Mr McMahon's new role has been expanded, having formerly covered local government alone.

He has previously urged the government to make sure towns like Oldham are considered when money and power is devolved to the Greater Manchester and has said that while he believes in devolution, he wants to see a settlement with genuine powers and resources being devolved.

Mr McMahon said: "I've accepted the role as shadow minister for local government and devolution.

"I'm a champion of local government and believe strongly that our councils need a strong voice not just to defend them against Tory cuts, but to offer a positive vision for devolution.

"I've been privileged to work as PPS (parliamentary private secretary) to Tom Watson as deputy leader of the Labour Party.

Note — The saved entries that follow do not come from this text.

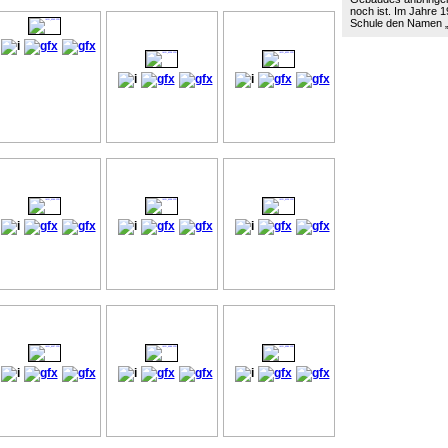
noch ist. Im Jahre 19
Schule den Namen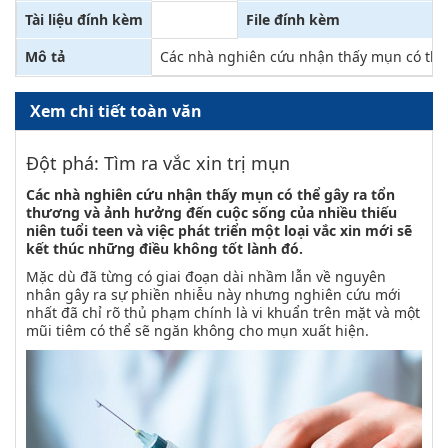
Tài liệu đính kèm
File đính kèm
Mô tả
Các nhà nghiên cứu nhận thấy mụn có thể g
Xem chi tiết toàn văn
Đột phá: Tìm ra vắc xin trị mụn
Các nhà nghiên cứu nhận thấy mụn có thể gây ra tổn
thương và ảnh hưởng đến cuộc sống của nhiều thiếu
niên tuổi teen và việc phát triển một loại vắc xin mới sẽ
kết thúc những điều không tốt lành đó.
Mặc dù đã từng có giai đoạn dài nhầm lẫn về nguyên
nhân gây ra sự phiền nhiễu này nhưng nghiên cứu mới
nhất đã chỉ rõ thủ phạm chính là vi khuẩn trên mặt và một
mũi tiêm có thể sẽ ngăn không cho mụn xuất hiện.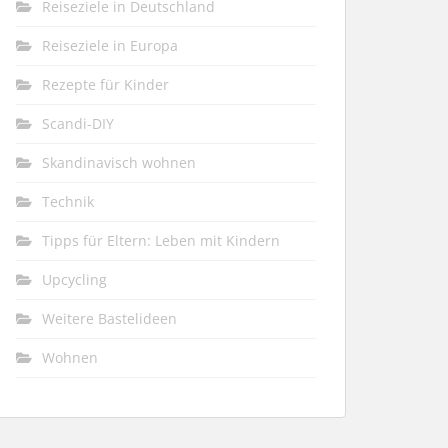
Reiseziele in Deutschland
Reiseziele in Europa
Rezepte für Kinder
Scandi-DIY
Skandinavisch wohnen
Technik
Tipps für Eltern: Leben mit Kindern
Upcycling
Weitere Bastelideen
Wohnen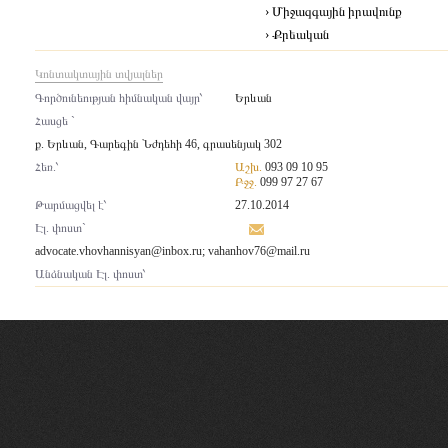
› Միջազգային իրավունք
› Քրեական
Կոնտակտային տվյալներ
Գործունեության հիմնական վայր՝
Երևան
Հասցե `
ք. Երևան, Գարեգին Նժդեհի 46, գրասենյակ 302
Հեռ.՝
Աշխ.
093 09 10 95
Բջջ.
099 97 27 67
Թարմացվել է՝
27.10.2014
Էլ. փոստ`
advocate.vhovhannisyan@inbox.ru
;
vahanhov76@mail.ru
Անձնական Էլ. փոստ՝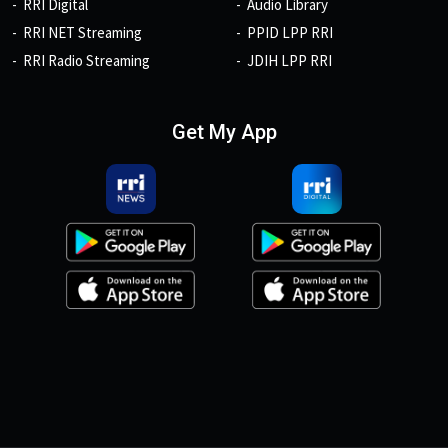
RRI Digital
Audio Library
RRI NET Streaming
PPID LPP RRI
RRI Radio Streaming
JDIH LPP RRI
Get My App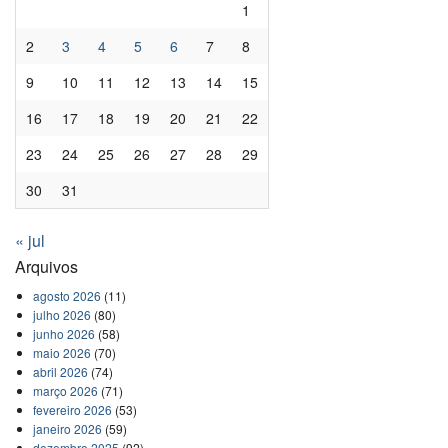
1
2
3
4
5
6
7
8
9
10
11
12
13
14
15
16
17
18
19
20
21
22
23
24
25
26
27
28
29
30
31
« jul
Arquivos
agosto 2026
(11)
julho 2026
(80)
junho 2026
(58)
maio 2026
(70)
abril 2026
(74)
março 2026
(71)
fevereiro 2026
(53)
janeiro 2026
(59)
dezembro 2025
(92)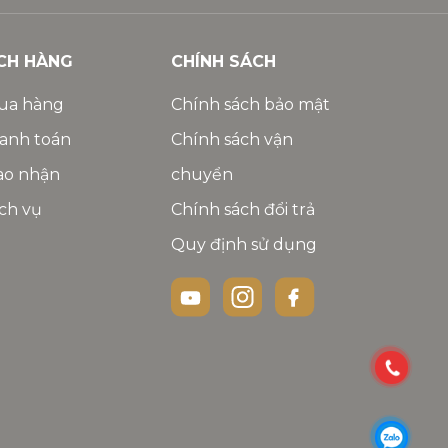
CH HÀNG
CHÍNH SÁCH
ua hàng
Chính sách bảo mật
anh toán
Chính sách vận
ao nhận
chuyển
ch vụ
Chính sách đổi trả
Quy định sử dụng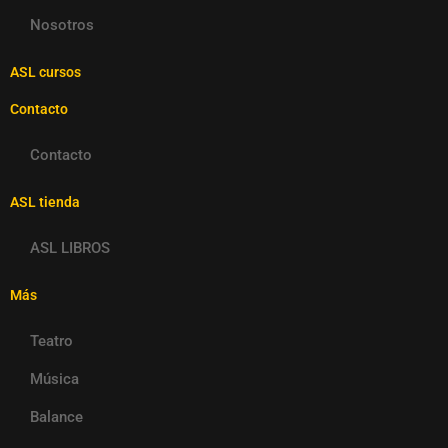
Nosotros
ASL cursos
Contacto
Contacto
ASL tienda
ASL LIBROS
Más
Teatro
Música
Balance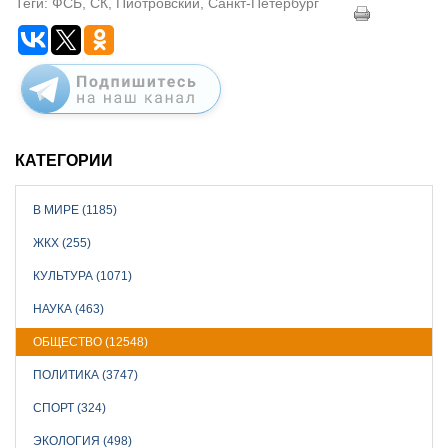
Теги: ФСБ, СК, Пиотровский, Санкт-Петербург
КАТЕГОРИИ
В МИРЕ (1185)
ЖКХ (255)
КУЛЬТУРА (1071)
НАУКА (463)
ОБЩЕСТВО (12548)
ПОЛИТИКА (3747)
СПОРТ (324)
ЭКОЛОГИЯ (498)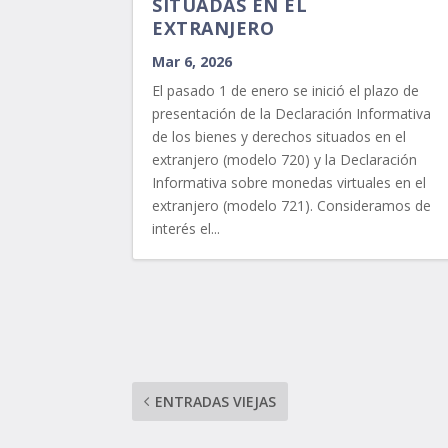
SITUADAS EN EL
EXTRANJERO
Mar 6, 2026
El pasado 1 de enero se inició el plazo de
presentación de la Declaración Informativa
de los bienes y derechos situados en el
extranjero (modelo 720) y la Declaración
Informativa sobre monedas virtuales en el
extranjero (modelo 721). Consideramos de
interés el...
ENTRADAS VIEJAS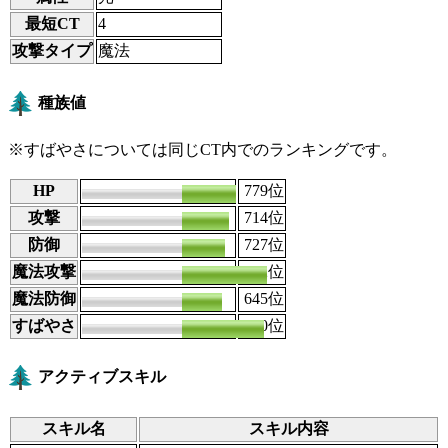
最短CT
4
攻撃タイプ
魔法
種族値
※すばやさについては同じCT内でのランキングです。
HP
102
779
位
攻撃
88
714
位
防御
90
727
位
魔法攻撃
152
62
位
魔法防御
92
645
位
すばやさ
111
220
位
アクティブスキル
スキル名
スキル内容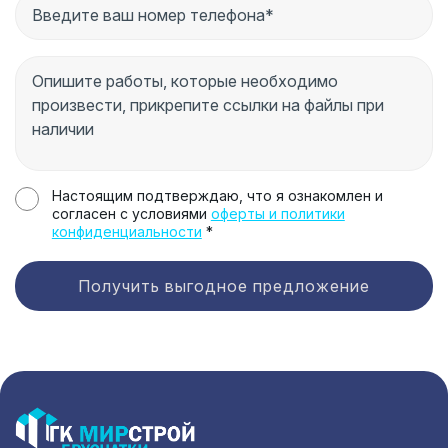
Настоящим подтверждаю, что я ознакомлен и
согласен с условиями
оферты и политики
конфиденциальности
*
Получить выгодное предложение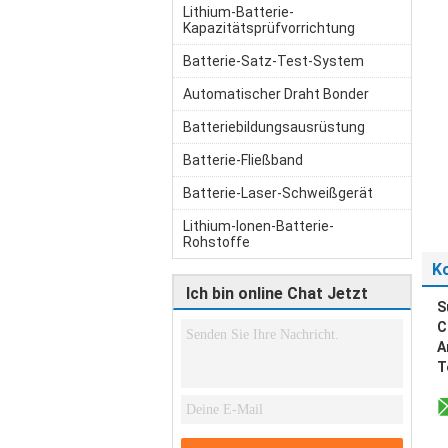
Lithium-Batterie-
Kapazitätsprüfvorrichtung
Batterie-Satz-Test-System
Automatischer Draht Bonder
Batteriebildungsausrüstung
Batterie-Fließband
Batterie-Laser-Schweißgerät
Lithium-Ionen-Batterie-
Rohstoffe
K
Ich bin online Chat Jetzt
S
C
A
T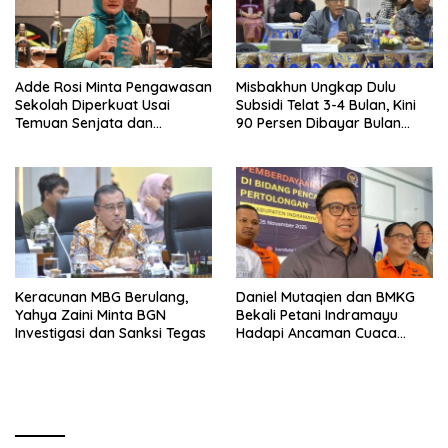
Adde Rosi Minta Pengawasan
Misbakhun Ungkap Dulu
Sekolah Diperkuat Usai
Subsidi Telat 3-4 Bulan, Kini
Temuan Senjata dan
90 Persen Dibayar Bulan
Narkotika
Berikutnya
Keracunan MBG Berulang,
Daniel Mutaqien dan BMKG
Yahya Zaini Minta BGN
Bekali Petani Indramayu
Investigasi dan Sanksi Tegas
Hadapi Ancaman Cuaca
Ekstrem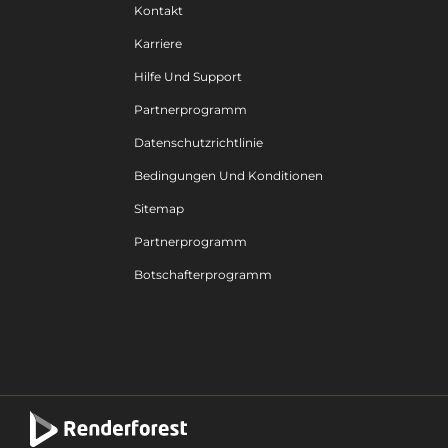
Kontakt
Karriere
Hilfe Und Support
Partnerprogramm
Datenschutzrichtlinie
Bedingungen Und Konditionen
Sitemap
Partnerprogramm
Botschafterprogramm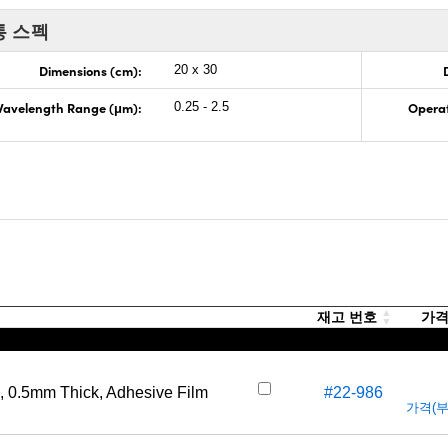
통 스펙
Dimensions (cm):
20 x 30
avelength Range (μm):
Opera
0.25 - 2.5
재고 번호
가격(
, 0.5mm Thick, Adhesive Film
#22-986
가격(부가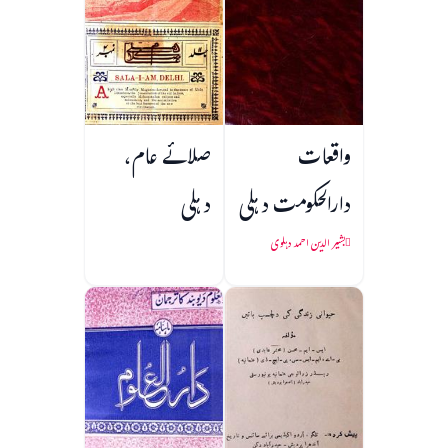
واقعات
صلائے عام،
دارالحکومت دہلی
دہلی
بشیر الدین احمد دہلوی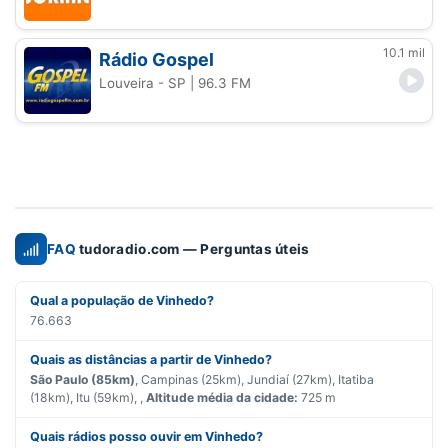
10.1 mil
Rádio Gospel
Louveira - SP
| 96.3 FM
FAQ
tudoradio.com — Perguntas úteis
Qual a população de Vinhedo?
76.663
Quais as distâncias a partir de Vinhedo?
São Paulo (85km)
, Campinas (25km), Jundiaí (27km), Itatiba
(18km), Itu (59km), ,
Altitude média da cidade:
725 m
Quais rádios posso ouvir em Vinhedo?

"His personal support and encouragement has meant a lot to me as a new MP trying to find my feet.

"I want to place on record my thanks to him.

"The next few months and years will be testing for our councils and I want to put into practice my own experience as a councillor of 13 years and as council leader and leader of Labour local government.


"I want to work with our council leaders and front bench to develop Labour's vision to shift power from the few to the many."

Winning with a landslide victory on December 3, 2015, the former Oldham Council leader was soon appointed as parliamentary private secretary to Tom Watson, deputy leader of the Labour Party.

Mr McMahon rose to become the most senior Labour councillor in the country following his election as leader of the Local Government Association Labour Group representing all Labour councillors in England and Wales.

He secured a place on the ruling executive of the Labour Party, the NEC (National Executive Committee) and held onto both roles until being elected to parliament in 2015.